One extra supply I used during this process was spray adhesive. Even though I knew the wallpaper had a good amount of “stick” to it, I wanted an extra layer of strength, so I took the table outside, sprayed it with a thin and even coat of spray adhesive, and then stuck my wallpaper on top. This did make it harder to peel back and reposition the paper as I worked to lay it down, but I only had to do that a couple of times, and it worked out just fine. Work quickly, and really commit to your design. Don’t overthink it or hesitate too much! Just go for it, knowing that you can trim things as needed with a utility knife at the end. Oh, and don’t forget to use a wallpaper smoothing tool to get rid of air bubbles as you go.
The great thing about this project is that once you’re finished wallpapering, you’re done! I love a good instant finish to a DIY project, especially when the first few steps took days to complete. I will say that this project is more of an advanced one and may test your patience, but I think a good chunk of the excess time and stress I felt during the project was because I was going at it completely blind. I didn’t have a tutorial to go off of.
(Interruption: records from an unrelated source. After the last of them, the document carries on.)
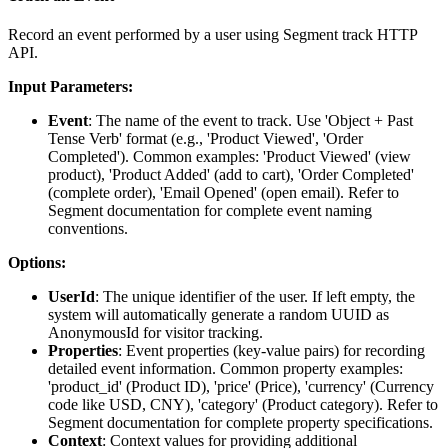
Record an event performed by a user using Segment track HTTP
API.
Input Parameters:
Event
: The name of the event to track. Use 'Object + Past
Tense Verb' format (e.g., 'Product Viewed', 'Order
Completed'). Common examples: 'Product Viewed' (view
product), 'Product Added' (add to cart), 'Order Completed'
(complete order), 'Email Opened' (open email). Refer to
Segment documentation for complete event naming
conventions.
Options:
UserId
: The unique identifier of the user. If left empty, the
system will automatically generate a random UUID as
AnonymousId for visitor tracking.
Properties
: Event properties (key-value pairs) for recording
detailed event information. Common property examples:
'product_id' (Product ID), 'price' (Price), 'currency' (Currency
code like USD, CNY), 'category' (Product category). Refer to
Segment documentation for complete property specifications.
Context
: Context values for providing additional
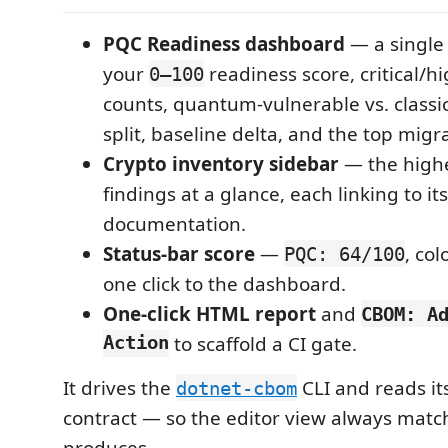
PQC Readiness dashboard
— a single
your
readiness score, critical/
0–100
counts, quantum-vulnerable vs. class
split, baseline delta, and the top migr
Crypto inventory sidebar
— the highe
findings at a glance, each linking to its
documentation.
Status-bar score
—
, co
PQC: 64/100
one click to the dashboard.
One-click HTML report
and
CBOM: A
Action
to scaffold a CI gate.
It drives the
CLI and reads it
dotnet-cbom
contract — so the editor view always matc
produces.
I was problem-solving and creating completely on the fly as I went, so you can skip all of that now that I’ve been able to test the method and prove that it works.
I don’t say all of that to frighten you off from trying the project, by the way! I highly recommend giving this one a shot if you’re feeling like advancing to the next stage of your DIY abilities. I love how the table turned out, and genuinely think it has a good chance of fooling people who see it in our space and don’t know that it’s made of faux materials. What do you think? Does it look like real marble to you? And could you see yourself recreating this project for your own space? Let me know in the comments.